Embora tenha preferido o silêncio publicamente, o Google teria afirmado a seus funcionários que prefere ter cautela. “O custo seria alto caso algo desse errado”, teria dito Sundar Pichai, CEO do Google, de acordo com a rede americana CNBC. A companhia tem um chatbot similar ao ChatGPT, mas a empresa temia torná-lo disponível para um grande público.

O sistema do Google, o LaMDA, fez barulho no ano passado, quando um engenheiro da companhia afirmou que ele tinha desenvolvido consciência. O Google e outros especialistas em IA refutaram a ideia de uma “IA viva”, mas o episódio reforçou os temores da gigante. No passado, sistemas de IA disponibilizados abertamente ao público já protagonizaram episódios de racismo e antissemitismo – a questão de viés é um dos grandes desafios para todo o segmento de IA, já que as máquinas são treinadas a partir daquilo que aprendem de humanos.

Agora, porém, o Google parece estar disposto a colocar a cautela de lado – além de ótimos algoritmos, a OpenAI construiu uma reputação por ser boa de marketing, o que inclui tornar acessível os seus sistemas para o maior número possível de pessoas.

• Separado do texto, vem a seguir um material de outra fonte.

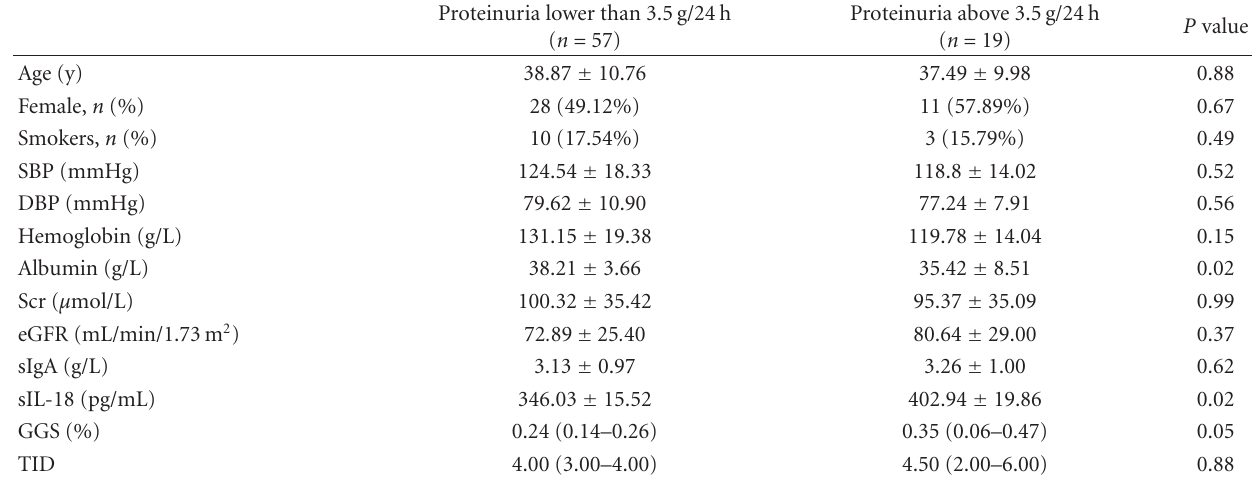
Table 4: Clinical and histological data between patients with proteinuria above 3.5g/24 h or not.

Segundo o New York Times, os avanços da OpenAI tiraram da “aposentadoria” Larry Page e Sergey Brin, os dois fundadores do Google. Fora da operação da companhia desde 2019, a dupla estaria acompanhando de perto o desenvolvimento em IA. A reportagem afirma que mais de 20 produtos com a tecnologia devem ser demonstrados.

“Esse momento da Microsoft vai fazer com que tudo o que esteja guardado nessas companhias seja acelerado e colocado em prática mais rapidamente,” diz Júnior Borneli, CEO da StartSe, escola digital de inovação e empreendedorismo.

O primeiro desses anúncios deve ocorrer em 8 de fevereiro. O Estadão apurou que o Google tem um evento marcado em Paris na data. Ainda não é possível saber os detalhes, mas o tema da apresentação será “IA e buscas”. Além de ser bom para escrever, o ChatGPT também apresenta informações e dá respostas, algo que acendeu a luz vermelha do Google em relação ao seu serviço mais conhecido.

“Com o ChatGPT, abre-se um mundo de oportunidades. Pode ser o primeiro grande desafiante do Google em 15 anos, porque o buscador da Microsoft (o Bing) ficaria muito melhor e mais inteligente. A ferramenta traria respostas complexas e mais amplas, além de uma aplicação prática”, diz Borneli.